What the DXY at 98.50 Means for Investors

For retail and institutional investors, the US Dollar Index level offers actionable signals. A sustained break above 99 could trigger further gains toward 100. Conversely, a drop below 98 might signal a reversal. Key support levels lie at 97.80 and 97.20. Resistance is at 99.10 and 99.50.

Traders should monitor upcoming events. The Federal Reserve’s March 18 meeting will provide rate guidance. Any dovish shift could weaken the dollar. Meanwhile, European Central Bank policy changes and Chinese stimulus measures will also influence the DXY. Portfolio diversification remains crucial. Holding a mix of dollar-denominated bonds, gold, and defensive stocks can hedge against currency volatility.

Expert Perspectives on the Dollar’s Trajectory

Market analysts offer varied outlooks. “The dollar’s rally has room to run,” says a currency strategist at Deutsche Bank. “Geopolitical risks show no signs of abating, and US rates remain attractive.” However, some warn of overvaluation. “The DXY is trading above its fair value of 96,” argues an economist at Oxford Economics. “A correction is likely once risk sentiment improves.”

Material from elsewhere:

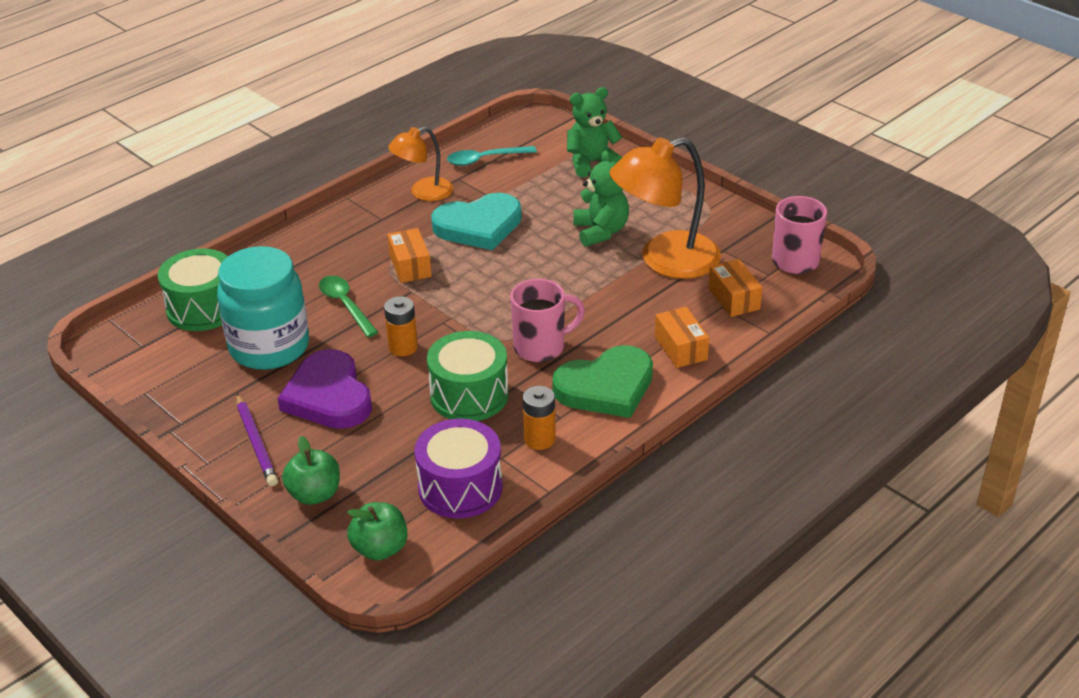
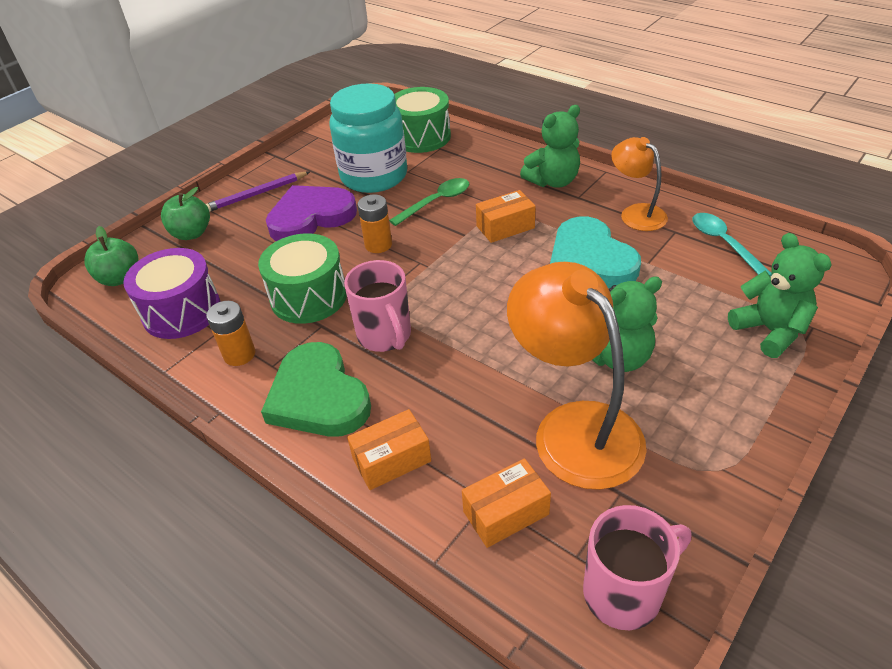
camera: 85 degrees right, 5 degrees up
(347, 229) = (553, 181): none -> green teddy bear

Historical data supports both views. The index often overshoots during crises before mean-reverting. Investors should prepare for both scenarios. Using stop-loss orders and hedging with options can mitigate downside risks.

Conclusion

The US Dollar Index holds gains near 98.50, underpinned by relentless safe-haven demand. This trend reflects deep-seated global anxieties and structural advantages of the US economy. While the dollar’s strength benefits some sectors, it poses challenges for emerging markets and multinational firms. Monitoring the DXY remains essential for navigating today’s complex financial landscape. As events unfold, the index will continue to serve as a critical gauge of market sentiment and economic stability.

FAQs

Q1: What is the US Dollar Index (DXY)?
The US Dollar Index measures the value of the US dollar against a basket of six major currencies: euro, yen, pound, Canadian dollar, Swedish krona, and Swiss franc. It provides a benchmark for dollar strength in global markets.

Q2: Why is the DXY near 98.50 considered significant?
A level near 98.50 indicates strong safe-haven demand. It suggests that investors are prioritizing dollar assets due to geopolitical or economic uncertainty, which can impact global trade and investment flows.

Q3: How does safe-haven demand affect the dollar?
During crises, investors sell riskier assets and buy dollars, pushing the DXY higher. This demand stems from the dollar’s liquidity, stability, and role as the world’s primary reserve currency.

Q4: What factors could reverse the dollar’s gains?
A reversal could occur if geopolitical tensions ease, the Federal Reserve cuts rates, or global economic growth improves. Improved risk sentiment would likely reduce safe-haven flows into the dollar.

Q5: How can investors protect against dollar volatility?
Investors can hedge by diversifying into non-dollar assets like gold, commodities, or foreign stocks. Using currency futures, options, or ETFs also helps manage exposure to DXY fluctuations.

This post US Dollar Index Holds Gains Near 98.50 as Safe-Haven Demand Surges Amid Global Turmoil first appeared on BitcoinWorld.